What the task asks
Below are the records; collect from them each line containing the string "which".

Saved entries

+---+

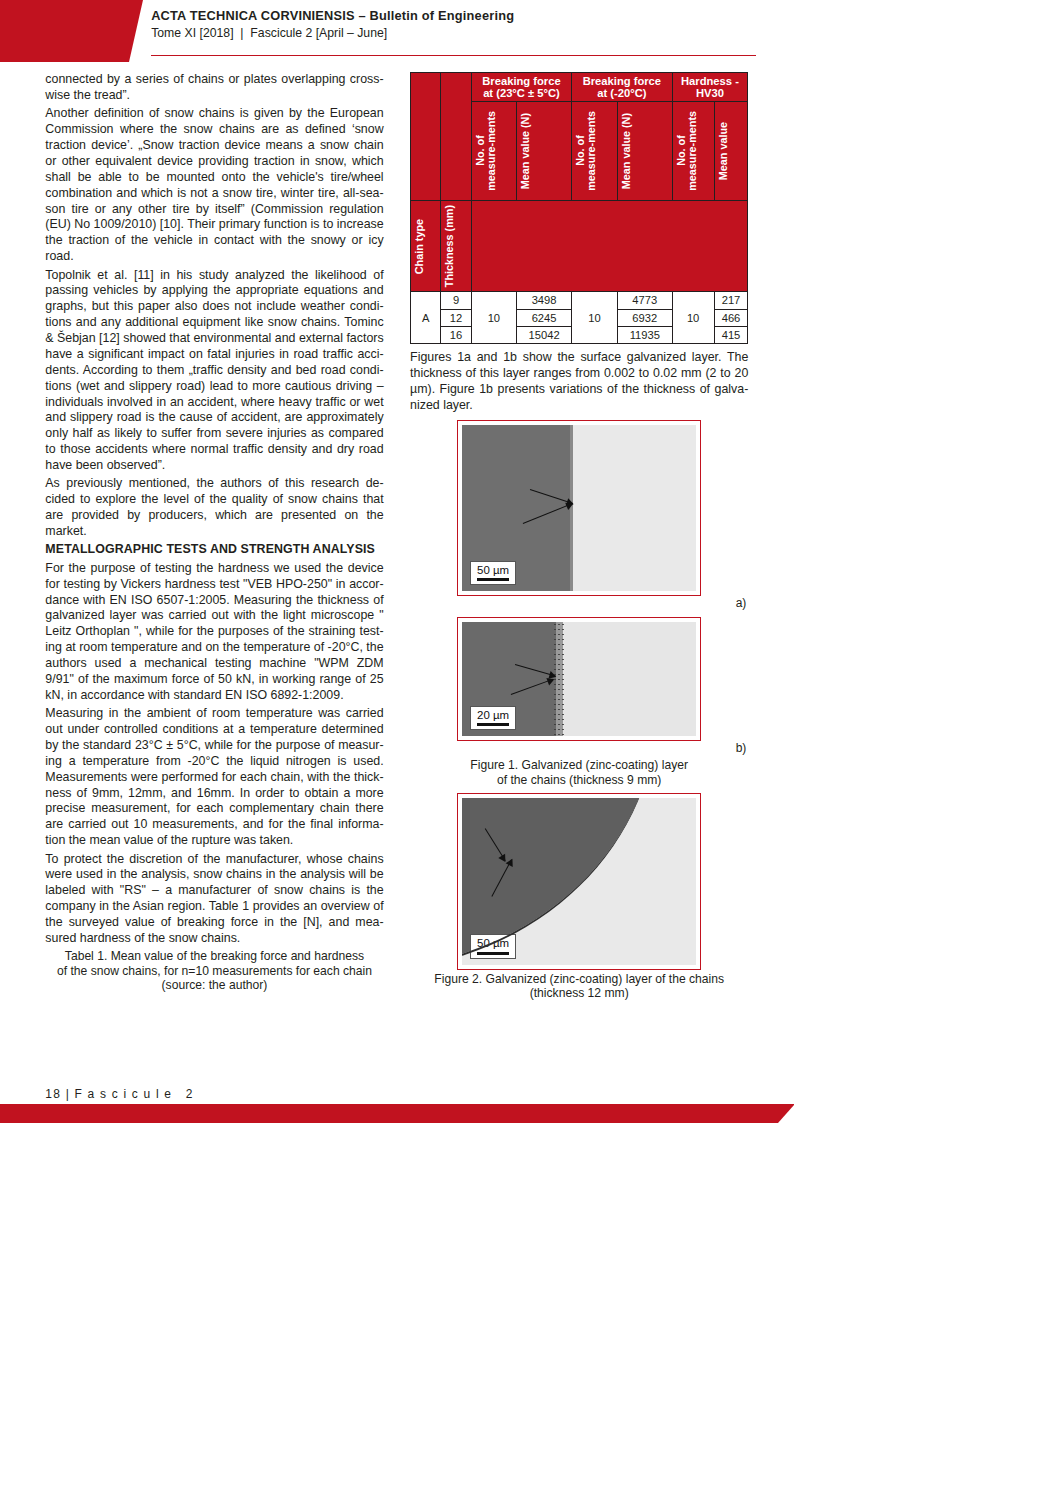ACTA TECHNICA CORVINIENSIS – Bulletin of Engineering
Tome XI [2018] | Fascicule 2 [April – June]
connected by a series of chains or plates overlapping crosswise the tread”.
Another definition of snow chains is given by the European Commission where the snow chains are as defined ‘snow traction device’. „Snow traction device means a snow chain or other equivalent device providing traction in snow, which shall be able to be mounted onto the vehicle's tire/wheel combination and which is not a snow tire, winter tire, all-season tire or any other tire by itself” (Commission regulation (EU) No 1009/2010) [10]. Their primary function is to increase the traction of the vehicle in contact with the snowy or icy road.
Topolnik et al. [11] in his study analyzed the likelihood of passing vehicles by applying the appropriate equations and graphs, but this paper also does not include weather conditions and any additional equipment like snow chains. Tominc & Šebjan [12] showed that environmental and external factors have a significant impact on fatal injuries in road traffic accidents. According to them „traffic density and bed road conditions (wet and slippery road) lead to more cautious driving – individuals involved in an accident, where heavy traffic or wet and slippery road is the cause of accident, are approximately only half as likely to suffer from severe injuries as compared to those accidents where normal traffic density and dry road have been observed”.
As previously mentioned, the authors of this research decided to explore the level of the quality of snow chains that are provided by producers, which are presented on the market.
Metallographic tests and strength analysis
For the purpose of testing the hardness we used the device for testing by Vickers hardness test "VEB HPO-250" in accordance with EN ISO 6507-1:2005. Measuring the thickness of galvanized layer was carried out with the light microscope " Leitz Orthoplan ", while for the purposes of the straining testing at room temperature and on the temperature of -20°C, the authors used a mechanical testing machine "WPM ZDM 9/91" of the maximum force of 50 kN, in working range of 25 kN, in accordance with standard EN ISO 6892-1:2009.
Measuring in the ambient of room temperature was carried out under controlled conditions at a temperature determined by the standard 23°C ± 5°C, while for the purpose of measuring a temperature from -20°C the liquid nitrogen is used. Measurements were performed for each chain, with the thickness of 9mm, 12mm, and 16mm. In order to obtain a more precise measurement, for each complementary chain there are carried out 10 measurements, and for the final information the mean value of the rupture was taken.
To protect the discretion of the manufacturer, whose chains were used in the analysis, snow chains in the analysis will be labeled with "RS" – a manufacturer of snow chains is the company in the Asian region. Table 1 provides an overview of the surveyed value of breaking force in the [N], and measured hardness of the snow chains.
Tabel 1. Mean value of the breaking force and hardness
of the snow chains, for n=10 measurements for each chain
(source: the author)
| | | Breaking force at (23°C ± 5°C) | Breaking force at (-20°C) | Hardness - HV30 |
| --- | --- | --- | --- | --- |
| No. of measure-ments | Mean value (N) | No. of measure-ments | Mean value (N) | No. of measure-ments | Mean value |
| Chain type | Thickness (mm) | |
| A | 9 | 10 | 3498 | 10 | 4773 | 10 | 217 |
| 12 | 6245 | 6932 | 466 |
| 16 | 15042 | 11935 | 415 |
Figures 1a and 1b show the surface galvanized layer. The thickness of this layer ranges from 0.002 to 0.02 mm (2 to 20 µm). Figure 1b presents variations of the thickness of galvanized layer.
50 µm
a)
20 µm
b)
Figure 1. Galvanized (zinc-coating) layer
of the chains (thickness 9 mm)
50 µm
Figure 2. Galvanized (zinc-coating) layer of the chains
(thickness 12 mm)
18 | F a s c i c u l e 2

+---+

Result for this task
Another definition of snow chains is given by the European Commission where the snow chains are as defined ‘snow traction device’. „Snow traction device means a snow chain or other equivalent device providing traction in snow, which shall be able to be mounted onto the vehicle's tire/wheel combination and which is not a snow tire, winter tire, all-season tire or any other tire by itself” (Commission regulation (EU) No 1009/2010) [10]. Their primary function is to increase the traction of the vehicle in contact with the snowy or icy road.
As previously mentioned, the authors of this research decided to explore the level of the quality of snow chains that are provided by producers, which are presented on the market.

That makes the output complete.